• **YOUR ASSIGNMENT**
Return the records exactly as they are.

Dataset items:
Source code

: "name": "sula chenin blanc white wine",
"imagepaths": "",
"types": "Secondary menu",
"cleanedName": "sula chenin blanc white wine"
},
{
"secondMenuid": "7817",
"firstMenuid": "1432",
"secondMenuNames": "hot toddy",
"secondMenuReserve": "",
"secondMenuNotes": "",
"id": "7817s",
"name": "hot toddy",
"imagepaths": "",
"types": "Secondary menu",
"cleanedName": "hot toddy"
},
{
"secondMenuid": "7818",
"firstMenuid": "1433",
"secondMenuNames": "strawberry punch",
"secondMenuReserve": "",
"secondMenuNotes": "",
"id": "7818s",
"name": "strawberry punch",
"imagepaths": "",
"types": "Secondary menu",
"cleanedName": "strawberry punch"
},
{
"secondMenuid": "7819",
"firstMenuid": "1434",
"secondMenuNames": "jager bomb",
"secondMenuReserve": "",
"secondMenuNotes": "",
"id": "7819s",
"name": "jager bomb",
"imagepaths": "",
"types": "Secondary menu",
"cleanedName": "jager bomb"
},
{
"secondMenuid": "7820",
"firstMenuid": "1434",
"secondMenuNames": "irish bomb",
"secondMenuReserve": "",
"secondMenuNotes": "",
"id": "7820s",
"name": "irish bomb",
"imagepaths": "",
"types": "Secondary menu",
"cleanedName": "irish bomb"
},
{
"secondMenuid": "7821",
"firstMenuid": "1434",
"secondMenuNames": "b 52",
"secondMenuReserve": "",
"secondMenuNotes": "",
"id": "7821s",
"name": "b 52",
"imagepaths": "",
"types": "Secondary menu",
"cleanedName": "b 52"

• **REPLY**
Source code

: "name": "sula chenin blanc white wine",
"imagepaths": "",
"types": "Secondary menu",
"cleanedName": "sula chenin blanc white wine"
},
{
"secondMenuid": "7817",
"firstMenuid": "1432",
"secondMenuNames": "hot toddy",
"secondMenuReserve": "",
"secondMenuNotes": "",
"id": "7817s",
"name": "hot toddy",
"imagepaths": "",
"types": "Secondary menu",
"cleanedName": "hot toddy"
},
{
"secondMenuid": "7818",
"firstMenuid": "1433",
"secondMenuNames": "strawberry punch",
"secondMenuReserve": "",
"secondMenuNotes": "",
"id": "7818s",
"name": "strawberry punch",
"imagepaths": "",
"types": "Secondary menu",
"cleanedName": "strawberry punch"
},
{
"secondMenuid": "7819",
"firstMenuid": "1434",
"secondMenuNames": "jager bomb",
"secondMenuReserve": "",
"secondMenuNotes": "",
"id": "7819s",
"name": "jager bomb",
"imagepaths": "",
"types": "Secondary menu",
"cleanedName": "jager bomb"
},
{
"secondMenuid": "7820",
"firstMenuid": "1434",
"secondMenuNames": "irish bomb",
"secondMenuReserve": "",
"secondMenuNotes": "",
"id": "7820s",
"name": "irish bomb",
"imagepaths": "",
"types": "Secondary menu",
"cleanedName": "irish bomb"
},
{
"secondMenuid": "7821",
"firstMenuid": "1434",
"secondMenuNames": "b 52",
"secondMenuReserve": "",
"secondMenuNotes": "",
"id": "7821s",
"name": "b 52",
"imagepaths": "",
"types": "Secondary menu",
"cleanedName": "b 52"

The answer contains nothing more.